Dillner offers a solution to the dilemma.
"Well, if you are one of the 80% of women who believes in synchronicity –
brace
yourself. It isn’t a thing."
"Since McClintock’s study there has been enough research with NEGATIVE
[i.e.
refudiatory] results to move menstrual synchronicity into urban mythology."
Dillner goes on:
"Many studies have tried to replicate McClintock’s findings – some have
succeeded, but more have not."
Dillner goes on:
"Criticisms of McClintock’s work include statistical errors – not
controlling
for chance in the results and inflating the initial differences in the
onset of
menstrual cycles that led to synchronicity being over stated."
Dillner goes on:
"A study of Dogon women in west Africa, who were segregated into menstrual
huts, found no synchronicity over 763 days and no effect of the moon on
periods
(and these were ideal test conditions, as there was no electricity)."

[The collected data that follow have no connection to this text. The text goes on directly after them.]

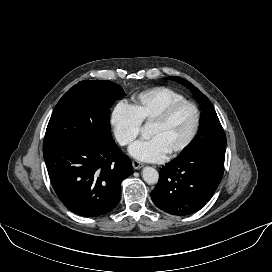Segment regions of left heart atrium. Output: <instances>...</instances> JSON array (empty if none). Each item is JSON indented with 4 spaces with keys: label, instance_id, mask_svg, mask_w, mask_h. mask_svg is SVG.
I'll return each mask as SVG.
<instances>
[{
    "label": "left heart atrium",
    "instance_id": "39dd6f15",
    "mask_svg": "<svg viewBox=\"0 0 272 272\" xmlns=\"http://www.w3.org/2000/svg\"><path fill=\"white\" fill-rule=\"evenodd\" d=\"M129 153L141 161L159 162L166 157L168 152L158 137H150L135 142L130 147Z\"/></svg>",
    "mask_w": 272,
    "mask_h": 272
}]
</instances>
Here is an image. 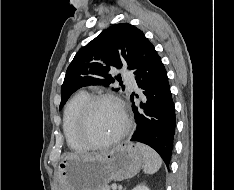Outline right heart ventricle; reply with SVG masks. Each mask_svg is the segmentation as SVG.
<instances>
[{
	"label": "right heart ventricle",
	"mask_w": 234,
	"mask_h": 190,
	"mask_svg": "<svg viewBox=\"0 0 234 190\" xmlns=\"http://www.w3.org/2000/svg\"><path fill=\"white\" fill-rule=\"evenodd\" d=\"M89 95L78 92L67 103L63 117V131L67 145L74 151H85L88 146L79 138L77 132L78 118L81 108Z\"/></svg>",
	"instance_id": "1"
}]
</instances>
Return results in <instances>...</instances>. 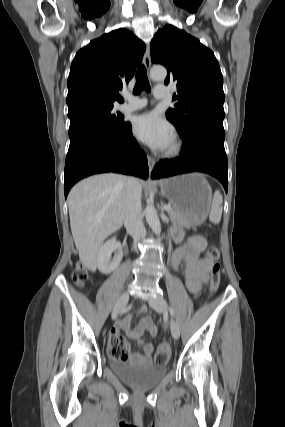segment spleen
<instances>
[{"label": "spleen", "mask_w": 285, "mask_h": 427, "mask_svg": "<svg viewBox=\"0 0 285 427\" xmlns=\"http://www.w3.org/2000/svg\"><path fill=\"white\" fill-rule=\"evenodd\" d=\"M222 203H223L222 195L220 194L219 191H215L213 200H212L211 211L209 215V220L214 224H218L221 220L222 210H223Z\"/></svg>", "instance_id": "1"}]
</instances>
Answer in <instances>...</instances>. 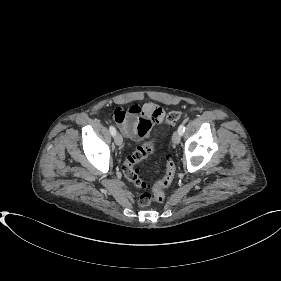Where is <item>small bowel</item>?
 <instances>
[{"instance_id": "c3829d8e", "label": "small bowel", "mask_w": 281, "mask_h": 281, "mask_svg": "<svg viewBox=\"0 0 281 281\" xmlns=\"http://www.w3.org/2000/svg\"><path fill=\"white\" fill-rule=\"evenodd\" d=\"M135 107L136 111H128L121 120L116 122L128 139L140 142L148 136L155 124L162 122L164 111L151 102Z\"/></svg>"}]
</instances>
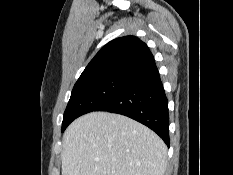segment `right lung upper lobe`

Not for Geary, who likes to watch television at night. (But then he does
not
live in West Africa -- cfr. "Memphis", keyword: northern Africa).
Dillner goes on:
"A study of 186 women in China who lived together for a year also found no
synchronicity."
On the other hand, at that time Sting (an Irish surname), of Police fame,
was composing a song
on Synchronicity, with a different implicature.
Dillner goes on:
"But the researchers pointed out that the start of periods varied for
women,
and cycles were often variable, which could give the false impression of
synchronicity."
A 'false impression' is like a false idea, only different.
Dillner goes on:
"Menstrual cycles can vary from between 21 to 35 days. Stress, weight loss
or
illness will all disrupt periods. A study of 26 lesbian couples found no
synchronicity but did find individual menstrual cycles varied by up to 10
days.
So despite the internet refusing to let this myth die –"
or refudiating to let this myth perish --
"you are the owner of your menstrual cycle and no friend, however close,
can
control it."
By stressing the 'you', Dillner rightly impedes the single dominant male,
which is indeed the third horn of her dilemma, in evolutionary terms.